Without building retrofits, Canada will not meet its climate goals experts say.

Government officials, real estate investment companies and green building advocates shared their thoughts on how to ramp up retrofits during a virtual discussion hosted by the BC Construction Roundtable. 

Thomas Mueller, CEO of the Canada Green Building Council, showed attendees a photo of a major city landscape and noted that 70 to 80 per cent of the buildings seen would still be there in 2050 and many of them need retrofitting. 

“It is an enormous challenge, but not insurmountable,” he said. “The building sector is on the forefront of climate action.”

He noted one of the keys will be unequal distribution of assistance. 

“When it comes to climate change and the building sector, we cannot focus our efforts equally across the country,” he said. “Some need more support in their actions.”

He noted western provinces have especially carbon intense power grids. While Ontario has a cleaner grid, it’s sheer number of buildings makes it a challenge.

Mueller said to achieve climate targets, Canada must build a workforce capable of carrying out the work, advocate for good government policy, research market solutions, set standards and performance verification, and create capacity to deliver retrofitting at scale.

Frederic Bettez, the managing director of investments for the Canada Infrastructure Bank (CIB), explained how the CIB is strategically deploying its resources to encourage deep retrofits. 

“We want to help transform the market, attract more private capital, drive deeper retrofits rather than lighter ones, push for innovative solutions,” said Bettez.

Their standardized minimum investment is $25 million.

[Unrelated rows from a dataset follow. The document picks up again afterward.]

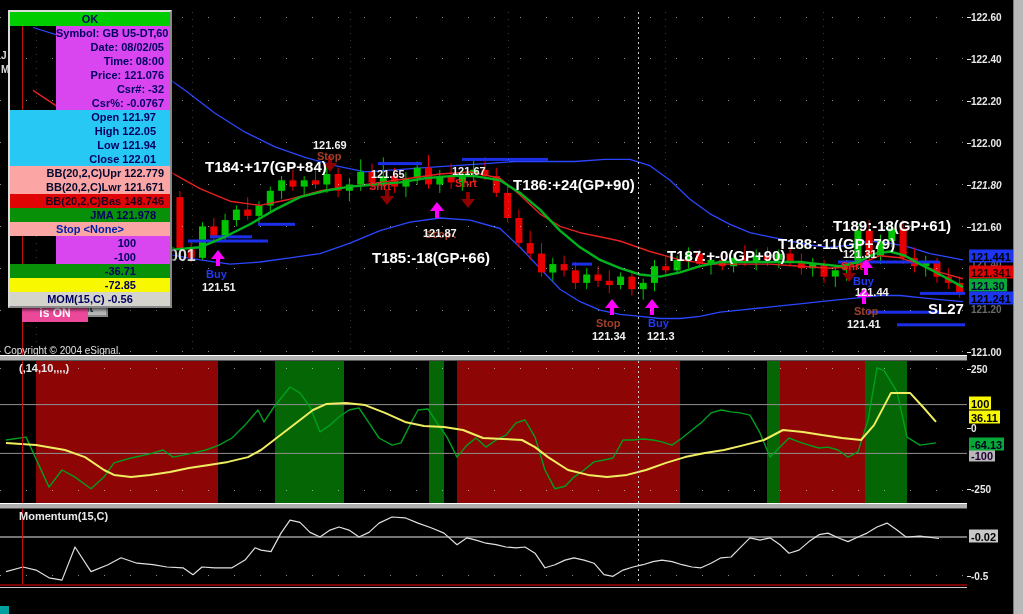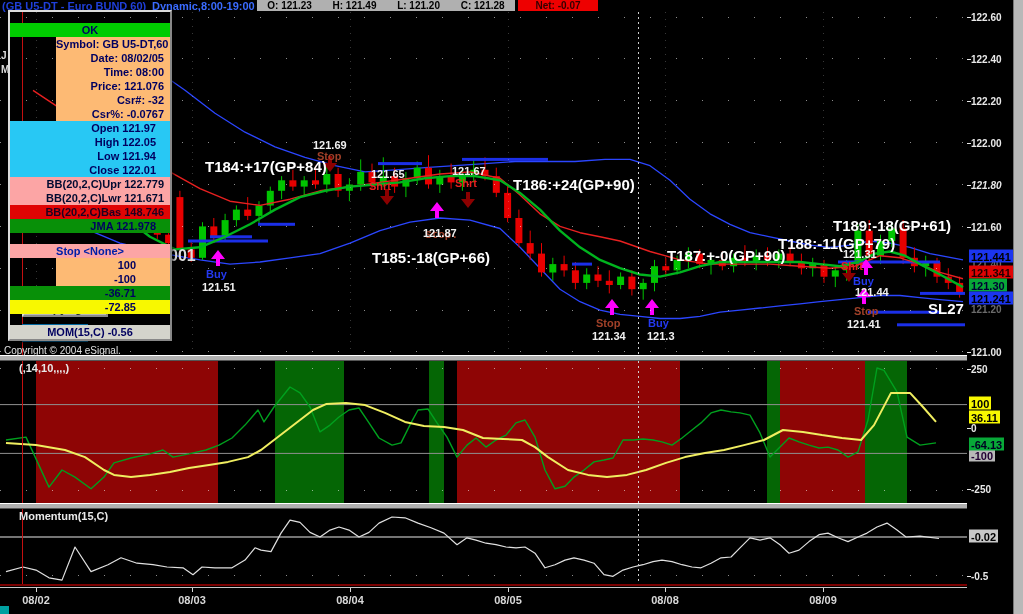--- a/index.html
+++ b/index.html
@@ -77,17 +77,6 @@
 <body>
 
 <div id="app">
-  <div id="topbar">
-    <span id="title">(GB U5-DT - Euro BUND 60)</span>
-    <span id="session">Dynamic,8:00-19:00</span>
-    <div id="ohlc">
-      <span>O: 121.23</span>
-      <span>H: 121.49</span>
-      <span>L: 121.20</span>
-      <span>C: 121.28</span>
-    </div>
-    <div id="net">Net: -0.07</div>
-  </div>
 
   <div id="main-panel" class="panel">
     <svg id="plot-main" class="plot" width="967" height="343">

Bettez said this is to target either very large projects or whole portfolios of projects so that more buildings can be impacted and the owner can implement a standardized approach. Flexible interest rates allow the CIB to incentivize deeper, more innovative projects. 

Jamie Gray-Donald, a senior vice-president at real estate investment company QuadReal, explained half of the company’s $44 billion portfolio is in Canada and he is working cut down greenhouse gas emissions. So far, energy efficiency programs have gleaned roughly two per cent in energy savings each year, but larger moves will be needed.

“In the long-term, the biggest thing we need to do is switch off natural gas in our existing buildings and purchase renewable energy in markets where that is possible,” he said.

But deep retrofits and fuel switching have long payback timelines, making them a difficult choice. 

“We need all the help we can get,” said Gray-Donald. “Our goal is absolute carbon reduction of 80 per cent.”

Regan Smith, Manulife’s AVP and managing director of sustainability, explained the next five years or so for her company’s portfolio is advancing energy efficiency measures outlined in audits and reports that are already in business and operational plans.

“We are just trying to keep up with the momentum of those existing reductions,” said Smith, who noted Manulife is also averaging a two per cent reduction in energy use each year. “Beyond that, the goal is to bake in these carbon retrofits into our planning. We can’t just look at an energy budget. We must have a carbon budget. Part of our discussions is looking at a collaborative approach to change the thinking of how we are managing our buildings.”

She noted various programs and organizations that generate reports and data help their property teams develop plans to move forward.